▶ _EXERCISE_
Every line below that holds "lines" must be copied.

▶ _GIVEN INFORMATION_
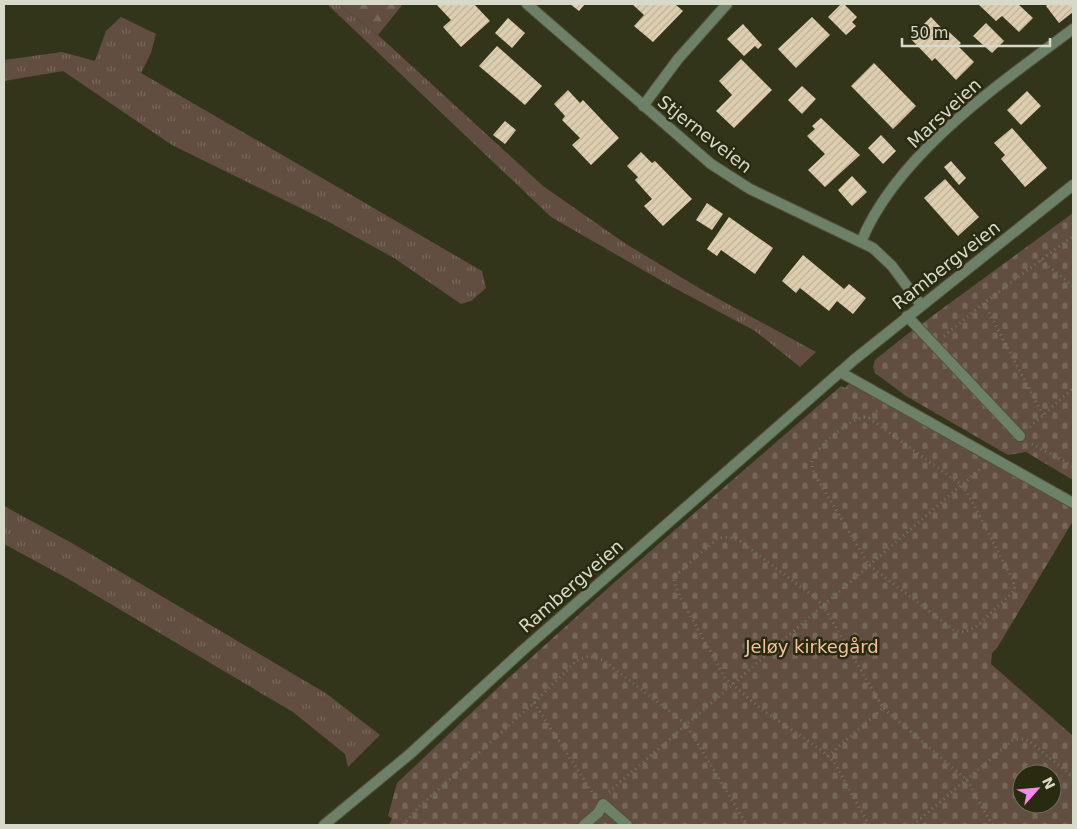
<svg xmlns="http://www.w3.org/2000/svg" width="1077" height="829" font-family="'DejaVu Sans',sans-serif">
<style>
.grass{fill:url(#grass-tufts)}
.forest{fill:url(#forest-firs)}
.cemetery{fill:url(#cemetery-stones);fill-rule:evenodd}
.building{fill:url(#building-hatch)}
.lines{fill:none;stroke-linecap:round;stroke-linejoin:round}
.lane-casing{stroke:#51533a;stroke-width:12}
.street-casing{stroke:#51533a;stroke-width:12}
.path{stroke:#74765f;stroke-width:3;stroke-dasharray:1 4;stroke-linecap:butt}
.lane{stroke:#6c8167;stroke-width:10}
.street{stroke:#6c8167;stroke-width:10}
.labels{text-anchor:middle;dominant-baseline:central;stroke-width:5;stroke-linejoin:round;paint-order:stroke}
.street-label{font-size:18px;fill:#d8dac9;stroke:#292b10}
.park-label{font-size:18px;fill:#f5c3a0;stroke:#292b10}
</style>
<defs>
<pattern id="grass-tufts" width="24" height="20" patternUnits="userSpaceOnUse" patternTransform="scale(1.25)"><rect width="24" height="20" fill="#614e41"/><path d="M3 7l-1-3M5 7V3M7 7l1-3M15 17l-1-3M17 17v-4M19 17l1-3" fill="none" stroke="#77675b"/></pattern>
<pattern id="forest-firs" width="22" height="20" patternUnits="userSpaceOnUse" patternTransform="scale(1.25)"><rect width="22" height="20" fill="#614e41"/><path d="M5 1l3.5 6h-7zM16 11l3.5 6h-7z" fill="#77675b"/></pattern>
<pattern id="cemetery-stones" width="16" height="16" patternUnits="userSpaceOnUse" patternTransform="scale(1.25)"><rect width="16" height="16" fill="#614e41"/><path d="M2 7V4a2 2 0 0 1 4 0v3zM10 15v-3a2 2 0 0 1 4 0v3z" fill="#77675b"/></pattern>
<pattern id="building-hatch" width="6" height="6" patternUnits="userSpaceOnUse" patternTransform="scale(1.25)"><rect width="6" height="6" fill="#deceb0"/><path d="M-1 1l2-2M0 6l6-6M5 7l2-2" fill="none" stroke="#bfb299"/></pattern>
</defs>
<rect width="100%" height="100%" fill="#33351a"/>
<g class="grass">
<polygon points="327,4 338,4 378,35 543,186 626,244 704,291 816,352 800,367 755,331 669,285 551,217"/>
<polygon points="121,17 156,34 151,53 141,73 482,271 486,288 471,301 461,304 394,258 329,222 172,145 63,71 4,81 4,60 62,52 95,61 106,31"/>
<polygon points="4,506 70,542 327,694 380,735 348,767 345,754 293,712 65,577 4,544"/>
</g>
<polygon class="forest" points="338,4 403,4 378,35"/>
<g class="cemetery">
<polygon points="1073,213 1073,480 1026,452 1008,455 906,396 875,373 873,367 875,360 905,336"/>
<path d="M849 384 981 454 1073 507V521L997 648 992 653 991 664 1073 736V825H389L392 818 388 816 397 783 504 682 616 581 841 386 845 388ZM1022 774H1052V804H1022Z"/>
</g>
<g class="building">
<polygon points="436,4 474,4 490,21 461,47 443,27 451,20"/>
<polygon points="570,4 585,4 579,11"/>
<polygon points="632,4 675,4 683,11 653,42 634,26 644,15"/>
<polygon points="841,4 844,4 857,17 852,22 856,26 846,35 828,17"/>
<polygon points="978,4 1018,4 1033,18 1019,32 1002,16 996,21"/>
<polygon points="1048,4 1073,4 1073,12 1059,23 1046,6"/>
<polygon points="812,17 830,35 796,68 778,49"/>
<polygon points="931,17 946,33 948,31 961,43 958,46 974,62 956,80 935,58 932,61 910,38"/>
<polygon points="508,18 525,33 512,48 495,33"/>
<polygon points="986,23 1004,41 992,53 973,36"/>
<polygon points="743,24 762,45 758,49 755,46 744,56 727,39"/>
<polygon points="497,46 542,86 525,105 479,66"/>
<polygon points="741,59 772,90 734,128 716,111 732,95 719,81"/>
<polygon points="874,63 916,106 893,129 851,86"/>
<polygon points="802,86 816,99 802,114 788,100"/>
<polygon points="568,90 580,103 583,100 619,138 591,165 572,145 580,138 562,120 565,116 554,104"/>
<polygon points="1027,91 1041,106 1021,125 1007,110"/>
<polygon points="821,118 860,155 825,187 808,170 825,154 807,136 815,129 812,126"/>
<polygon points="505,121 516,130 505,144 493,135"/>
<polygon points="1012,128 1047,168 1025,187 1001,159 1005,155 994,143"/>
<polygon points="881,135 896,151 883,164 868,148"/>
<polygon points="641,152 652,163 655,161 692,199 663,226 644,206 652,199 635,180 638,177 627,166"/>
<polygon points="951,161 966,178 959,185 944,167"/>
<polygon points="852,176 867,192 852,206 838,190"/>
<polygon points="945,179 979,217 958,236 924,198"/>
<polygon points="707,203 723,214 712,230 696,220"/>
<polygon points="729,217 773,248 755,274 721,250 717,256 707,249"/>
<polygon points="803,255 844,289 849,284 866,298 853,314 837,301 829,311 800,288 796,293 782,281"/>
</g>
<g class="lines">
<g class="lane-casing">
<g id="lane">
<polyline points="907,316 1020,436"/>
<polyline points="584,825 598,813 603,804 627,825"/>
</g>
</g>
<g class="street-casing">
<g id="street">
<polyline points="527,4 711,164 750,189 873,248 892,266 921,305"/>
<polyline points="643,106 678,59 727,4"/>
<path d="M861 242C896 155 999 84 1073 29"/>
<polyline points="840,372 1073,503"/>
<polyline points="324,825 410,754 522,651 855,359 1073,185"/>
</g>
</g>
<g class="path">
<polyline points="1041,260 1073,286"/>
<polyline points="944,336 984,303"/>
<polyline points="1043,415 984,303 1073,236"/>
<path d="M864 417 869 418 960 484 967 492 1013 580 1015 589 1012 593 976 627 964 632 955 631 869 565 815 475C813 469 811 465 813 459 817 446 850 419 864 417Z"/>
<polyline points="869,418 878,410"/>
<polyline points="1030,427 1073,388"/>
<polyline points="1032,444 1073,466"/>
<polyline points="534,703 594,795"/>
<polyline points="828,756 883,708"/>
<polyline points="609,792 981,468"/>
<polyline points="403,825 420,806 534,703 576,661 589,656 603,660 686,724 747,825"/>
<polyline points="869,825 834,762 821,750 761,709 725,678 680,597 674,582 675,576 718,538 729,537 740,541 817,599 827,612 883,708 967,780 992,825"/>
<polyline points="913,825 1013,740 1024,739 1029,741 1073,777"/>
</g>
<use href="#lane" class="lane"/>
<use href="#street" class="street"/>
</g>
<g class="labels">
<g class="street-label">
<text transform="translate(944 113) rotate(-43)">Marsveien</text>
<text transform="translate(705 134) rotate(38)">Stjerneveien</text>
<text transform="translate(946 265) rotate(-38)">Rambergveien</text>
<text transform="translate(571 586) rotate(-41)">Rambergveien</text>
</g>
<g class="park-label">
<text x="812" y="646">Jeløy kirkegård</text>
</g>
</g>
<rect width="1077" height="829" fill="none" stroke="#d8dac9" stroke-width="10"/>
<g transform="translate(1037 789) rotate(63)"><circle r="24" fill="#292b10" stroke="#6f715a"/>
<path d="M0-4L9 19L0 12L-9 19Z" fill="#f888ea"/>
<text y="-8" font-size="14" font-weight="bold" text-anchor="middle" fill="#d8dac9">N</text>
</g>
<path d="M902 38v8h148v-8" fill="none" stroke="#d8dac9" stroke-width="2.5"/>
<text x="910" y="38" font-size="15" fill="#d8dac9" stroke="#292b10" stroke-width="4" paint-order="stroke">50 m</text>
</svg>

▶ _REPLY TO THE EXERCISE_
.lines{fill:none;stroke-linecap:round;stroke-linejoin:round}
<g class="lines">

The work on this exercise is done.